We describe the use of a Frailty Index based on two surveys (including valid holistic measurements of health-related quality of life (HrQOL) and depression) as well as seven physiologic measurements commonly used in primary care clinics. This Frailty Index is a highly reproducible, multi-dimensional measurement of the well-being of individuals, and conceptualizes the health of a biologic system. 20–25 We report the baseline level of Frailty, as well as gender and Colonia differences. We believe that the Frailty Index characterizes many of the unique contributors to HrQOL and Frailty in the Hispanic population of the Colonias and postulate multifactorial reasons for the results and variations.
A cross-sectional representation of residents of Indian Hills showed little change of Frailty with advancing age, whereas Frailty increased dramatically with age in the more established Cameron Park, with the peak frailty index scores between 40–60 years old. Deficit accumulation—such as poverty, reduced healthcare access, less education, physical decline due to manual labor, reduced social capital, environmental toxins, and genetic changes— affect health and well-being. 26,27–30
Frailty Index calculated against age and Colonia was regressed against age. Indian Hills had a significantly higher starting frailty however, Cameron Park had a significantly greater rate of change with age. Indian Hills is a younger Colonia, more transient, and with fewer established, multi-generational families. Prior researchers note positive contributors to Frailty in Hispanic dense, cultural and language congruent neighborhoods that suggest that social capital, positive cultural protection, reduced social vulnerability, and proximity to language and cultural-based assistance, protect against Frailty.31–33 Perhaps an immigrant paradox protects the health of families in Indian Hills; families that we cared for in Indian Hills may be more willing to seek medical care, be more supportive for the elderly, or are newer immigrants.
We found that women score higher in Frailty than men when young, but the FI for men worsened rapidly with advancing age. Earlier studies attempt to explain gender-based differences found in Frailty. In our sample, women and men have the same prevalence of disease (except triglycerides), yet the frailty indices are higher for women. 30,34,35 Socio-behavioral explanations include cultural differences why men may not seek care or accept disability or disease. Hispanic men in the Colonias are involved in more physical labor, their diet is calorically high, and aside from work, they do not participate in a planned exercise program. Women may suffer from more adverse psychosocial stressors at a young age (as seen by the five domains of the Duke Profile that measure dysfunction). Teen pregnancy, large families, intimate partner violence, and women's role in the family structure may explain variance in Frailty in younger women.
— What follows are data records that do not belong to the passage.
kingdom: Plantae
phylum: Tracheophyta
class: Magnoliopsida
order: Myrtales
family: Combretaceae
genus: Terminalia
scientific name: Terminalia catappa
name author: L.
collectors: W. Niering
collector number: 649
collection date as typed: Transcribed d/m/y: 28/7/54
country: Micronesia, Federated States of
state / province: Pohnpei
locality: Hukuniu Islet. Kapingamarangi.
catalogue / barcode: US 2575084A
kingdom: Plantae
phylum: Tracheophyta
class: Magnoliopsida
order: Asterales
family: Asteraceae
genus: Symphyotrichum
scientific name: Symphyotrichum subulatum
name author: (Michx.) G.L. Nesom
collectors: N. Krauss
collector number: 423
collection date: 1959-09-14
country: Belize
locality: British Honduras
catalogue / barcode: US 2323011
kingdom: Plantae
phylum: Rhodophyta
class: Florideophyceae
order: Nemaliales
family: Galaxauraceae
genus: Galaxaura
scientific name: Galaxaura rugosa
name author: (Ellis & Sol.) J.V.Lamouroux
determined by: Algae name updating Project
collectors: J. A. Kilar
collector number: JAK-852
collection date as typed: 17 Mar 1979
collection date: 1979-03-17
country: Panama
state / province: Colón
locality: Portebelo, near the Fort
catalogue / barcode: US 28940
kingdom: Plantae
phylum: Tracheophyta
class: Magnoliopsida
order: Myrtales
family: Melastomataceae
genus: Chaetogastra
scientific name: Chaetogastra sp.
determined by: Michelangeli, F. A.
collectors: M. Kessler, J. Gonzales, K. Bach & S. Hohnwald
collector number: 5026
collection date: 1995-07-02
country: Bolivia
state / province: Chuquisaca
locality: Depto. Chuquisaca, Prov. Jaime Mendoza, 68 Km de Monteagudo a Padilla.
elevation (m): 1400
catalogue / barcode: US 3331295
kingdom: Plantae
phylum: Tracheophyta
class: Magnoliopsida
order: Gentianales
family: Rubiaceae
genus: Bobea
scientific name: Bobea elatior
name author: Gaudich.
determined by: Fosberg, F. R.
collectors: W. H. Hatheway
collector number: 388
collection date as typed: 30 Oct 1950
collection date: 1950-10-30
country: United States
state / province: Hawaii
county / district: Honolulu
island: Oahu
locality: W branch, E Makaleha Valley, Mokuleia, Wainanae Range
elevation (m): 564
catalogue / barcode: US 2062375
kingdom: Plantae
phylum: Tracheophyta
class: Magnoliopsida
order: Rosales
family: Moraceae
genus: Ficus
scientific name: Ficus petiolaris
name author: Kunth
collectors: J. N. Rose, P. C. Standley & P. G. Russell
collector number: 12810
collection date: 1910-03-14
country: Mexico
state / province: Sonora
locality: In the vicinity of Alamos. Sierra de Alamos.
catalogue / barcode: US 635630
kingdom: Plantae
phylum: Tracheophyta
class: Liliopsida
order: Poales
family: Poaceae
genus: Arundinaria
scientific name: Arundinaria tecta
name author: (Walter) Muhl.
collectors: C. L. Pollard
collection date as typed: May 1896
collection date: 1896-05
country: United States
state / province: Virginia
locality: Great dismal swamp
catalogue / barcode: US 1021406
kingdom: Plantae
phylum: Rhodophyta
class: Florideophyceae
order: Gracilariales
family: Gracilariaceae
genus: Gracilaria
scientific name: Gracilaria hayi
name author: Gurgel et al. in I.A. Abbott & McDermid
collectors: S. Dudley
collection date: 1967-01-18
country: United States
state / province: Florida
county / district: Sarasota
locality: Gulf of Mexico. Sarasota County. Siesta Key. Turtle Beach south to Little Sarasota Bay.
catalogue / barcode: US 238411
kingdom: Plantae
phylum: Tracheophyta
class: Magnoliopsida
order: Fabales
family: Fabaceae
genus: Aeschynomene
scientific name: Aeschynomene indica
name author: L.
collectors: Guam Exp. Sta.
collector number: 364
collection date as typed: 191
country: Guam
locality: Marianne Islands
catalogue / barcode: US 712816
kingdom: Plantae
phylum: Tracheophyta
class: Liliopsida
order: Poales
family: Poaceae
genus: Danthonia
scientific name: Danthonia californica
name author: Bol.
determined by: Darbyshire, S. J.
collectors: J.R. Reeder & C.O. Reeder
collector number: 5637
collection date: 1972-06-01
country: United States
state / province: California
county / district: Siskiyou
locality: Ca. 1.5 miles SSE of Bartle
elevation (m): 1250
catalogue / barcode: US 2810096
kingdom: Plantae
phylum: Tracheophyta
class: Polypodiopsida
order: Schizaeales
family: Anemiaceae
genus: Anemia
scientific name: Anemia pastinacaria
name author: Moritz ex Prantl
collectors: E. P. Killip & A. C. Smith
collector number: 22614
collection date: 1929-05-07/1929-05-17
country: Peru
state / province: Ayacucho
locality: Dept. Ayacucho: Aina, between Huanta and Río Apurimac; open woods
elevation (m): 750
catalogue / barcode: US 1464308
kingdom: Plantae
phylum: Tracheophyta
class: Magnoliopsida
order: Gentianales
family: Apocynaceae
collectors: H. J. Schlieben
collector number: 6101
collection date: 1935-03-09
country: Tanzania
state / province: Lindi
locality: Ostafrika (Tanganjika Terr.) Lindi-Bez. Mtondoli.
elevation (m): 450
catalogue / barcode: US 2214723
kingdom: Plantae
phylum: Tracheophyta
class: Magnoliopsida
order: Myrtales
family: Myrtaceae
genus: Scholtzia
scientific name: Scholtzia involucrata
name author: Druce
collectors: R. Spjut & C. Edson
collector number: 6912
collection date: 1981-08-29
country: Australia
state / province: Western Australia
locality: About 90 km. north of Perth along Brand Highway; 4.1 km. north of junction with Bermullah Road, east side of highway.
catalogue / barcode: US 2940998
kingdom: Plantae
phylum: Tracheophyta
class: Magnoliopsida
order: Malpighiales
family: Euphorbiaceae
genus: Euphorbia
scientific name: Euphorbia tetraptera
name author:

We did not measure education level, alcohol, and substance abuse, tobacco use, social determinants of health, or adverse childhood events that could potentially change the Frailty Index.
It is also interesting that Cameron Park residents not only score higher Frailty Indices at an earlier age but deteriorate quicker than Indian Hills residents. Maybe living in an area within a city exposes residents to worse food choices, social isolation, social vulnerability, or housing insecurity, that Cameron Park has a higher relative in-equality, or that city living includes less nutritious food choices. The rate of decline in Frailty in Cameron Park may relate to social factors, overall age, job types, immigration status, and increased availability to high caloric foods that contribute to the advanced decline. Residents of Indian Hills may retain more of their traditional diet, whereas by comparison Cameron Park has adopted unhealthier modernized/urbanized dietary practices (e.g., fast food, junk food, unprecedented access to sugary drinks).